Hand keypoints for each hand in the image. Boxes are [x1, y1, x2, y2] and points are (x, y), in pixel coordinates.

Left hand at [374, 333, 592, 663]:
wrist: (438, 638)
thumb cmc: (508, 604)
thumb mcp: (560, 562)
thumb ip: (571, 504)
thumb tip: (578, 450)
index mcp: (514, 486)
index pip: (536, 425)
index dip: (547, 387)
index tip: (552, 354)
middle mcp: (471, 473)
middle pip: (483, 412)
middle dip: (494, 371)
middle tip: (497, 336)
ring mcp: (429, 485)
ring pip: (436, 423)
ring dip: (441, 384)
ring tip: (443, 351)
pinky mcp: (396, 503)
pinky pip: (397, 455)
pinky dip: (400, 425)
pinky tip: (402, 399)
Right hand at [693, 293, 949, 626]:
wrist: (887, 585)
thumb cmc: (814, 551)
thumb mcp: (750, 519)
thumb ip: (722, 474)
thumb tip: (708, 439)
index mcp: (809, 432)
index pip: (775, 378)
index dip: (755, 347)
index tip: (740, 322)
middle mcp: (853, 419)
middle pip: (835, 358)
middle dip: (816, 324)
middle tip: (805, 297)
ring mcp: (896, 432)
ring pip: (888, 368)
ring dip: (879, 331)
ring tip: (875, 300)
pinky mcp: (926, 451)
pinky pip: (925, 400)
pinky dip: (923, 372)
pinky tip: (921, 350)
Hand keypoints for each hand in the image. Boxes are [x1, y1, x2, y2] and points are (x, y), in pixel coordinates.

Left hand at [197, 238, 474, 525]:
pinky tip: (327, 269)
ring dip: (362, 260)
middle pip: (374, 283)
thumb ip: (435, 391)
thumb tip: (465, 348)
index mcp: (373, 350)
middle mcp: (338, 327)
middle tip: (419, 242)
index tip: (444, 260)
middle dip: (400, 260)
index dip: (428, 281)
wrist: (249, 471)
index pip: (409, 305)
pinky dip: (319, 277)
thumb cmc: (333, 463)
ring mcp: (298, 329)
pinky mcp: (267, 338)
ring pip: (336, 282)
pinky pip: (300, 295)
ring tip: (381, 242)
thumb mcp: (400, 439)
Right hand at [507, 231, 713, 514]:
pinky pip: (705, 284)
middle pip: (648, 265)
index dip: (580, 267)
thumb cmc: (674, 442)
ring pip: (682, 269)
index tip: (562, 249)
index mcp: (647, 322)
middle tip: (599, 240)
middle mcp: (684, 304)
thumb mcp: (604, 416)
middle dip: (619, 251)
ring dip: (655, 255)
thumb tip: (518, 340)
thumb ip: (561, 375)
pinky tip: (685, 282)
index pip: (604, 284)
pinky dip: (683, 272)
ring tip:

════════

* _Task directions_
The response must hold only the lines above from the line with "thumb tip: (578, 450)" through the line with "ring tip: (381, 242)", each copied exactly, both ends kept.

* _Exercise result_
thumb tip: (578, 450)
index mcp: (514, 486)
index pip: (536, 425)
index dip: (547, 387)
index tip: (552, 354)
middle mcp: (471, 473)
middle pip: (483, 412)
middle dip: (494, 371)
middle tip: (497, 336)
ring mcp: (429, 485)
ring pip: (436, 423)
ring dip: (441, 384)
ring tip: (443, 351)
pinky mcp: (396, 503)
pinky pip: (397, 455)
pinky dip: (400, 425)
pinky tip: (402, 399)
Right hand at [693, 293, 949, 626]:
wrist: (887, 585)
thumb cmc: (814, 551)
thumb mcp: (750, 519)
thumb ip: (722, 474)
thumb tip: (708, 439)
index mcp: (809, 432)
index pip: (775, 378)
index dip: (755, 347)
index tip: (740, 322)
middle mcp: (853, 419)
middle pip: (835, 358)
middle dip: (816, 324)
middle tip: (805, 297)
ring mcp: (896, 432)
ring pip: (888, 368)
ring dip: (879, 331)
ring tip: (875, 300)
pinky mcp: (926, 451)
pinky pip: (925, 400)
pinky dip: (923, 372)
pinky tip: (921, 350)
Hand keypoints for each hand in the image. Boxes are [x1, y1, x2, y2] and points are (x, y), in pixel coordinates.

Left hand at [197, 238, 474, 525]:
pinky tip: (327, 269)
ring dip: (362, 260)
middle pip: (374, 283)
thumb ip: (435, 391)
thumb tip: (465, 348)
index mcp: (373, 350)
middle mcp: (338, 327)
middle tip: (419, 242)
index tip: (444, 260)
middle dip: (400, 260)
index dip: (428, 281)
wrist: (249, 471)
index pip: (409, 305)
pinky dip: (319, 277)
thumb cmc: (333, 463)
ring mcp: (298, 329)
pinky mcp: (267, 338)
ring pip: (336, 282)
pinky pip: (300, 295)
ring tip: (381, 242)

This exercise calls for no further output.